The notes promise a contingent coupon of at least $27.50 per $1,000 per quarter (equivalent to a Contingent Interest Rate of at least 11.00% per annum) when the Index meets the 50.00% Interest Barrier on Review Dates, and include an automatic call feature beginning on April 30, 2027. However, the Index carries a 6.0% per annum daily deduction, which is deducted regardless of exposure and will materially depress index levels and the probability of interest and positive maturity payoffs.
Key dependency: index realized/implied volatility and the cumulative effect of the daily deduction drive outcomes and internal pricing. Secondary‑market liquidity and issuer/guarantor credit are additional constraints on realized value.

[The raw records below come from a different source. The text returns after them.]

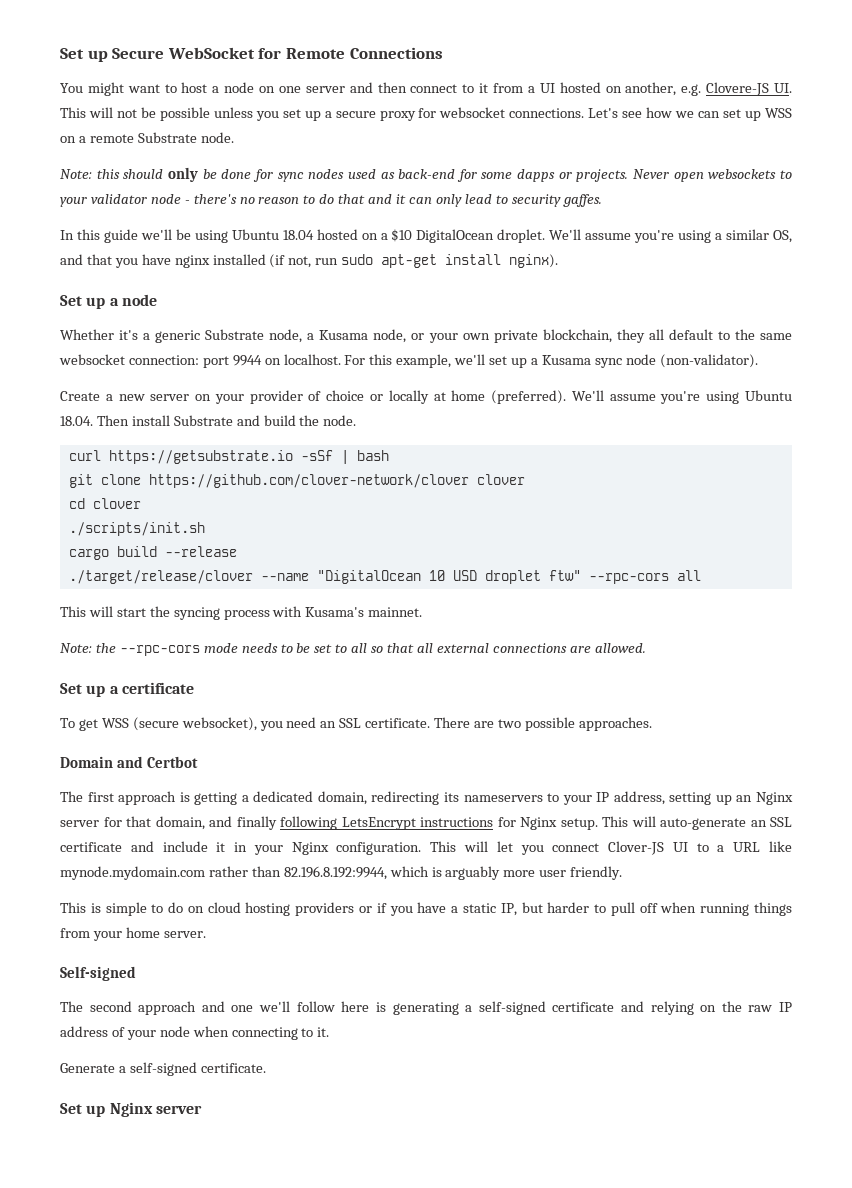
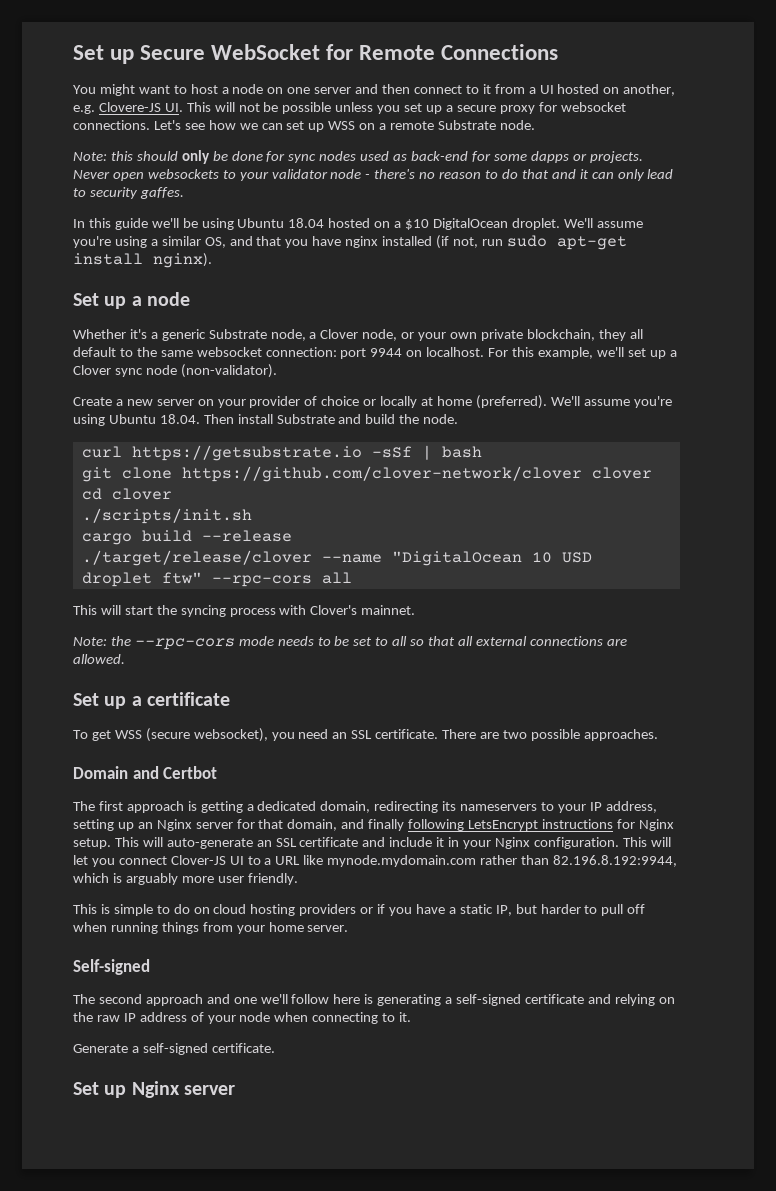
[319,330,369,340] Kusama -> [320,329,359,339] Clover
[541,355,591,365] Kusama -> [73,365,111,375] Clover
[305,607,365,617] Kusama's -> [310,605,358,615] Clover's

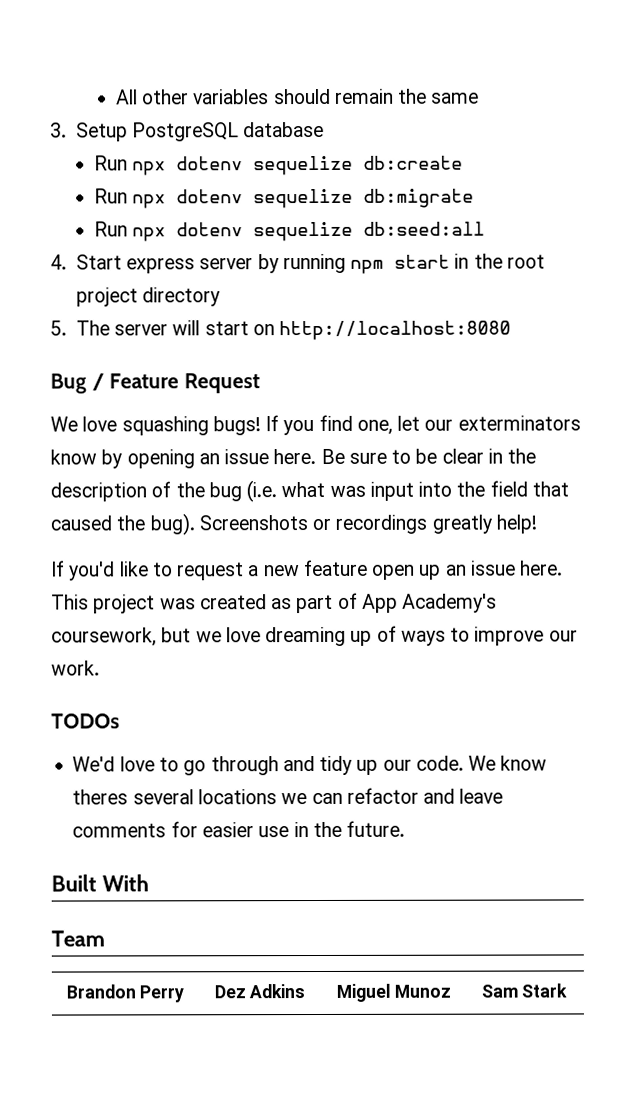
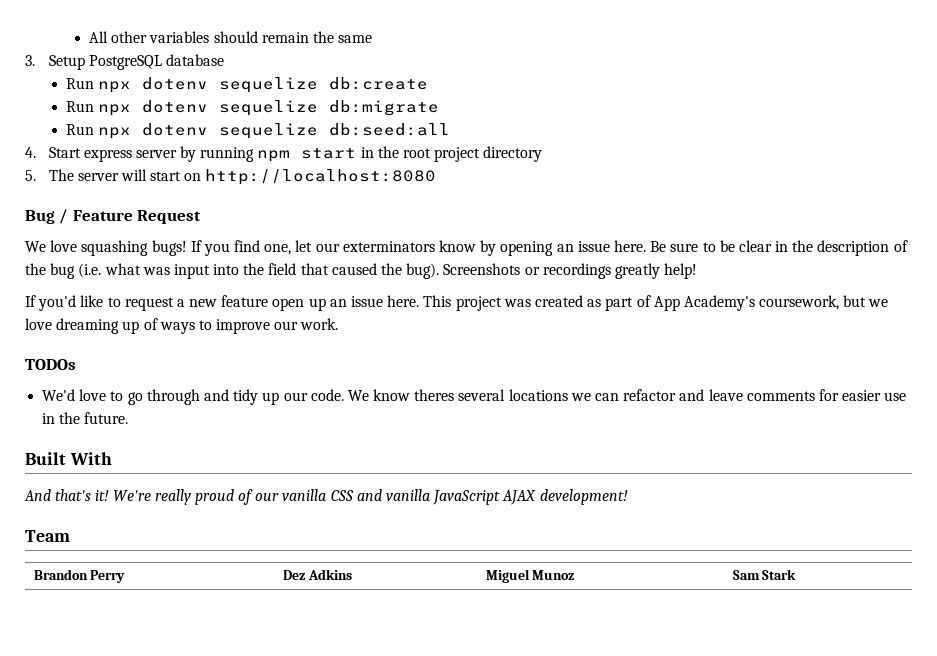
(149, 883) none -> [24,489,628,505] // And that's it! We're really proud of our vanilla CSS and vanilla JavaScript AJAX development!

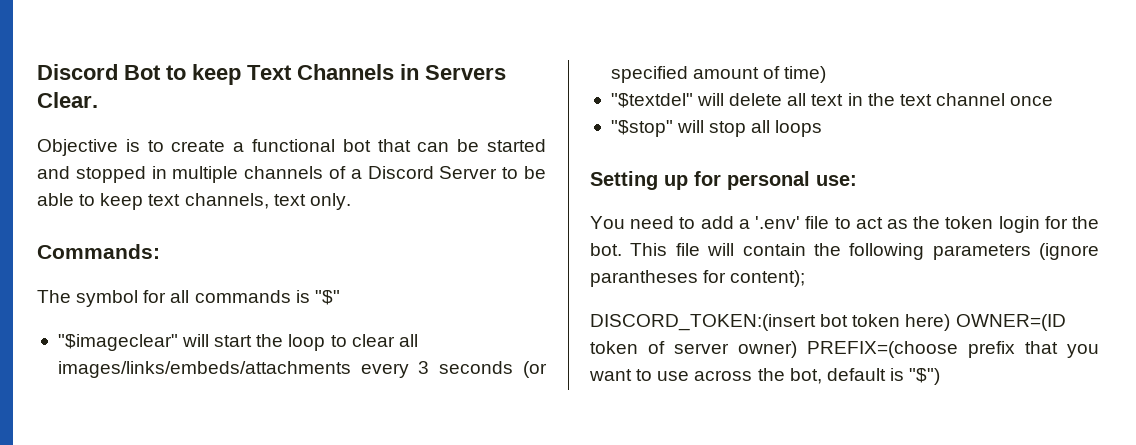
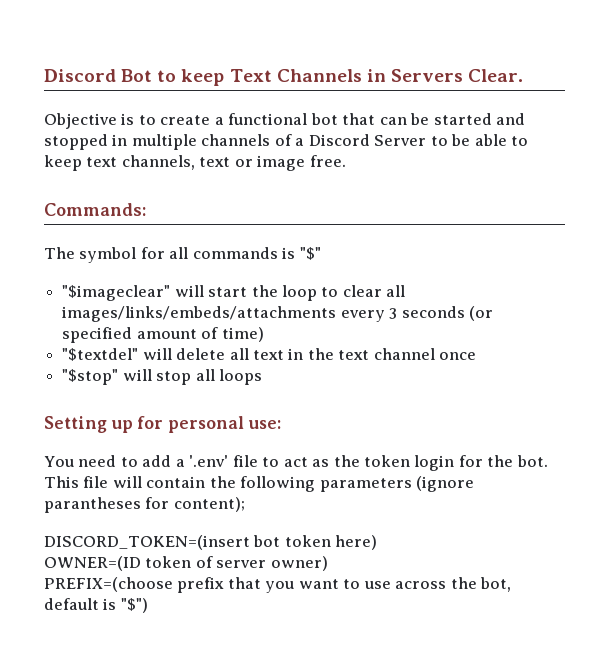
[309,193,351,210] only. -> [234,155,346,171] or image free.
[590,314,816,331] DISCORD_TOKEN:(insert -> [44,535,250,550] DISCORD_TOKEN=(insert
(951, 322) none -> (378, 542) //
(797, 349) none -> (328, 563) //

Tax treatment is uncertain; issuer intends to treat notes as prepaid forwards with contingent coupons.
The issuer expects to treat the notes for U.S. federal income tax purposes as prepaid forward contracts with associated contingent coupons, with Contingent Interest Payments characterized as ordinary income. This position is expected to be reviewed by special tax counsel but is not binding on the IRS.
Non‑U.S. Holders may be subject to withholding; Section 871(m) analysis is discussed and the issuer expects it will not apply, but the IRS could disagree. Consult a tax adviser for individualized advice.